As for "To her, he's a friend," this sounds perfectly natural to me... though perhaps it is not something you would say very often.  "To/for her, he's _just_ a friend" would be more common - indicating that he's only a friend, not a love interest.

Hatchet, don't forget that "friends" vs. "friend" is a very easy typographical error, as is the omission of "a."  If you feel that you often read "he's friend to them" in online sources, then I would say that many of these instances are probably typos for "he's friends to them" or "he's a friend to them."


----------



## catachresis_yo

> "Cuba is friend to the USSR" and "to the USSR, Cuba is friend" both sound 100% incorrect to my ear. If I were editing a document and found these statements, I would assume they were typographical errors and I would change "friend" to "friends" or "friendly."

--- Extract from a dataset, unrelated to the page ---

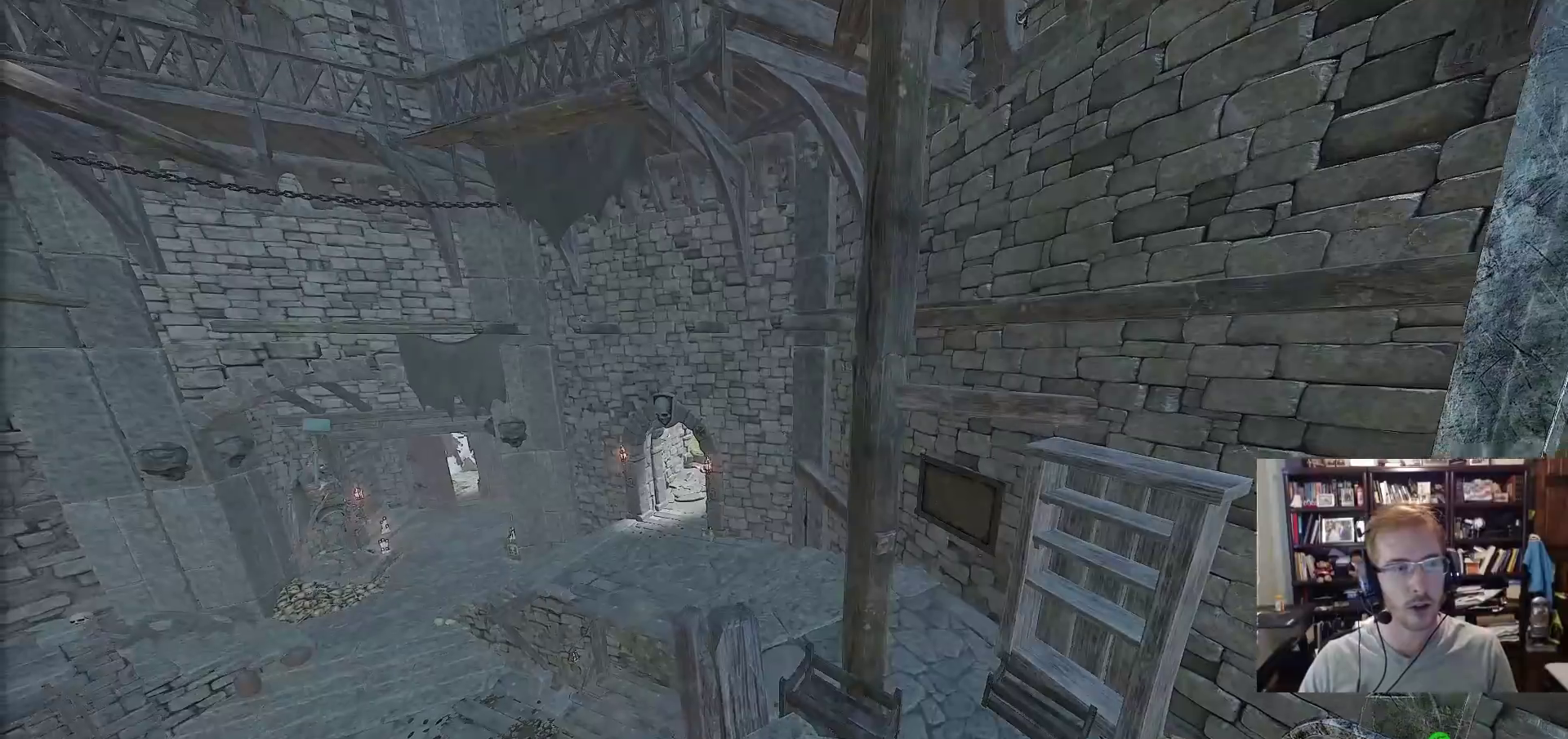
{"keys": [], "mouse": [], "events": []}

So "Cuba is friends to the USSR" sounds better...? Ugh. Although it may be a bit archaic and formal, "to be friend to" is definitely a legitimate expression. 

Here are a few examples (it seems I'm not allowed to post links yet, but you can find these easily enough with a search engine):

"Like is friend to like." - many dead white guys have pondered over this statement 

"... for we said it was impossible for bad to be friend to good." - Plato, Lysis

"'Wildlife warrior' no friend to our fauna" - headline in The Age

"You're a filth wizard, friend only to the rat and the pig." - Manny to Bernard, Black Books (best TV show ever!)

Despite all this, you seldom hear it come up in conversation, unless someone is being deliberately pompous or quoting Plato (which I guess is kinda the same thing). I'm surprised you haven't come across it, Jann... perhaps it is less prevalent in the US?


----------



## Ormston

I think catachresis is onto something here!

When used in a negative sense it seems to my anglophone ear to be perfectly natural in a way it doesn't at all in the positive.

After all, who could argue with the immortal words from Hound Dog:

You ain't never caught a rabbit and you ain't no friend of mine!!!


----------